## Data section
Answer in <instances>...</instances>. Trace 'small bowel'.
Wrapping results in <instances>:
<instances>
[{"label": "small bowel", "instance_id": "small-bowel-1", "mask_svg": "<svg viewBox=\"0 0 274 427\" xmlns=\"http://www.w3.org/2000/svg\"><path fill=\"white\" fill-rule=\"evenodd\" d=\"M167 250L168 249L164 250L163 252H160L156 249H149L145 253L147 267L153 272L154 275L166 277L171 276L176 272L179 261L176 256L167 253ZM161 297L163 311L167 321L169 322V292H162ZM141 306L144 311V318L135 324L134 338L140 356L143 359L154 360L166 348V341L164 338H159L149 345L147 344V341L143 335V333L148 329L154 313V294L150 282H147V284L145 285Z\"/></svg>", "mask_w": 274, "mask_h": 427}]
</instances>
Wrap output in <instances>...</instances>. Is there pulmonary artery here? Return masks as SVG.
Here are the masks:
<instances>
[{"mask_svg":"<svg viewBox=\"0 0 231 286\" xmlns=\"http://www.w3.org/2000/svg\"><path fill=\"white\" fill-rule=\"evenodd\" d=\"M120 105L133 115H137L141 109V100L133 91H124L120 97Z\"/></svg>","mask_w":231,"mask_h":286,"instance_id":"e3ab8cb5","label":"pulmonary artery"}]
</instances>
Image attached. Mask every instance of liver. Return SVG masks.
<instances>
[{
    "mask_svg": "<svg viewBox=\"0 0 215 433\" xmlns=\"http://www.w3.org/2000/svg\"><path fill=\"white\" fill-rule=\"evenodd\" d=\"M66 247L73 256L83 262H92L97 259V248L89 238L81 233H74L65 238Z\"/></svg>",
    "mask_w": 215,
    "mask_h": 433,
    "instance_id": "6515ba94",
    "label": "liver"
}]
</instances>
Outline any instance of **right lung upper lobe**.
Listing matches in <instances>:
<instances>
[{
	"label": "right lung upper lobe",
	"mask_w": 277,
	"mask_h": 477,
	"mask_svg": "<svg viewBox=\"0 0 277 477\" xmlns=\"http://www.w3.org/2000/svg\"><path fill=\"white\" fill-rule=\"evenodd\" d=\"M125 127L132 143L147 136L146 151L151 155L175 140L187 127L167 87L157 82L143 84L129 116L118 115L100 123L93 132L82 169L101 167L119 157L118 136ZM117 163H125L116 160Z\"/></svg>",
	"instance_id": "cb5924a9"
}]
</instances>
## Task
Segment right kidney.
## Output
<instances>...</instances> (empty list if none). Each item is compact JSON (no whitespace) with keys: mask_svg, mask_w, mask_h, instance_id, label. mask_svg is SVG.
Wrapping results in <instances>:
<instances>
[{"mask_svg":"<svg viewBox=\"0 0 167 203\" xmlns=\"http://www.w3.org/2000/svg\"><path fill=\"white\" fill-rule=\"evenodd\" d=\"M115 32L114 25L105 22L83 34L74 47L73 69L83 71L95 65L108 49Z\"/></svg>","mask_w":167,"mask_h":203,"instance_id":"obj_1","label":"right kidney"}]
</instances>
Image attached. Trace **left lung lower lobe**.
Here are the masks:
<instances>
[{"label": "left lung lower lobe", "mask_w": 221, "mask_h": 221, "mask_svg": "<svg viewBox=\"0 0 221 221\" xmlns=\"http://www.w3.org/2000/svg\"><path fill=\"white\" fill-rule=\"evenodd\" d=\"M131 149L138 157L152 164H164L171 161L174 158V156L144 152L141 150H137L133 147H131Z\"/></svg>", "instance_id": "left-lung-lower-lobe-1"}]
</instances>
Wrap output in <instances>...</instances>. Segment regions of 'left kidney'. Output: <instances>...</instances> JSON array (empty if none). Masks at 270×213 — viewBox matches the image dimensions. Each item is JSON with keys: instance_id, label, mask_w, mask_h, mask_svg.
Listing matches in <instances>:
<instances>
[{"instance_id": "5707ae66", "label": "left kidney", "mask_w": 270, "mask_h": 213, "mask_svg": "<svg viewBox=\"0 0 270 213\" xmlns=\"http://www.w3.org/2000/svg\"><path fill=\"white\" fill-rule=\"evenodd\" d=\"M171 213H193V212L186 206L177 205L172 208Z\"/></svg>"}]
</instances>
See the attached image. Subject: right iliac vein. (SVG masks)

## Given exercise
Copy all of the data above word for word, with no changes.

## Answer to the exercise
Answer in <instances>...</instances>. Trace 'small bowel'.
Wrapping results in <instances>:
<instances>
[{"label": "small bowel", "instance_id": "small-bowel-1", "mask_svg": "<svg viewBox=\"0 0 274 427\" xmlns=\"http://www.w3.org/2000/svg\"><path fill=\"white\" fill-rule=\"evenodd\" d=\"M167 250L168 249L164 250L163 252H160L156 249H149L145 253L147 267L153 272L154 275L166 277L171 276L176 272L179 261L176 256L167 253ZM161 297L163 311L167 321L169 322V292H162ZM141 306L144 311V318L135 324L134 338L140 356L143 359L154 360L166 348V341L164 338H159L149 345L147 344V341L143 335V333L148 329L154 313V294L150 282H147V284L145 285Z\"/></svg>", "mask_w": 274, "mask_h": 427}]
</instances>
Wrap output in <instances>...</instances>. Is there pulmonary artery here? Return masks as SVG.
Here are the masks:
<instances>
[{"mask_svg":"<svg viewBox=\"0 0 231 286\" xmlns=\"http://www.w3.org/2000/svg\"><path fill=\"white\" fill-rule=\"evenodd\" d=\"M120 105L133 115H137L141 109V100L133 91H124L120 97Z\"/></svg>","mask_w":231,"mask_h":286,"instance_id":"e3ab8cb5","label":"pulmonary artery"}]
</instances>
Image attached. Mask every instance of liver. Return SVG masks.
<instances>
[{
    "mask_svg": "<svg viewBox=\"0 0 215 433\" xmlns=\"http://www.w3.org/2000/svg\"><path fill=\"white\" fill-rule=\"evenodd\" d=\"M66 247L73 256L83 262H92L97 259V248L89 238L81 233H74L65 238Z\"/></svg>",
    "mask_w": 215,
    "mask_h": 433,
    "instance_id": "6515ba94",
    "label": "liver"
}]
</instances>
Outline any instance of **right lung upper lobe**.
Listing matches in <instances>:
<instances>
[{
	"label": "right lung upper lobe",
	"mask_w": 277,
	"mask_h": 477,
	"mask_svg": "<svg viewBox=\"0 0 277 477\" xmlns=\"http://www.w3.org/2000/svg\"><path fill=\"white\" fill-rule=\"evenodd\" d=\"M125 127L132 143L147 136L146 151L151 155L175 140L187 127L167 87L157 82L143 84L129 116L118 115L100 123L93 132L82 169L101 167L119 157L118 136ZM117 163H125L116 160Z\"/></svg>",
	"instance_id": "cb5924a9"
}]
</instances>
## Task
Segment right kidney.
## Output
<instances>...</instances> (empty list if none). Each item is compact JSON (no whitespace) with keys: mask_svg, mask_w, mask_h, instance_id, label. mask_svg is SVG.
Wrapping results in <instances>:
<instances>
[{"mask_svg":"<svg viewBox=\"0 0 167 203\" xmlns=\"http://www.w3.org/2000/svg\"><path fill=\"white\" fill-rule=\"evenodd\" d=\"M115 32L114 25L105 22L83 34L74 47L73 69L83 71L95 65L108 49Z\"/></svg>","mask_w":167,"mask_h":203,"instance_id":"obj_1","label":"right kidney"}]
</instances>
Image attached. Trace **left lung lower lobe**.
Here are the masks:
<instances>
[{"label": "left lung lower lobe", "mask_w": 221, "mask_h": 221, "mask_svg": "<svg viewBox=\"0 0 221 221\" xmlns=\"http://www.w3.org/2000/svg\"><path fill=\"white\" fill-rule=\"evenodd\" d=\"M131 149L138 157L152 164H164L171 161L174 158V156L144 152L141 150H137L133 147H131Z\"/></svg>", "instance_id": "left-lung-lower-lobe-1"}]
</instances>
Wrap output in <instances>...</instances>. Segment regions of 'left kidney'. Output: <instances>...</instances> JSON array (empty if none). Masks at 270×213 — viewBox matches the image dimensions. Each item is JSON with keys: instance_id, label, mask_w, mask_h, mask_svg.
Listing matches in <instances>:
<instances>
[{"instance_id": "5707ae66", "label": "left kidney", "mask_w": 270, "mask_h": 213, "mask_svg": "<svg viewBox=\"0 0 270 213\" xmlns=\"http://www.w3.org/2000/svg\"><path fill=\"white\" fill-rule=\"evenodd\" d=\"M171 213H193V212L186 206L177 205L172 208Z\"/></svg>"}]
</instances>
See the attached image. Subject: right iliac vein. (SVG masks)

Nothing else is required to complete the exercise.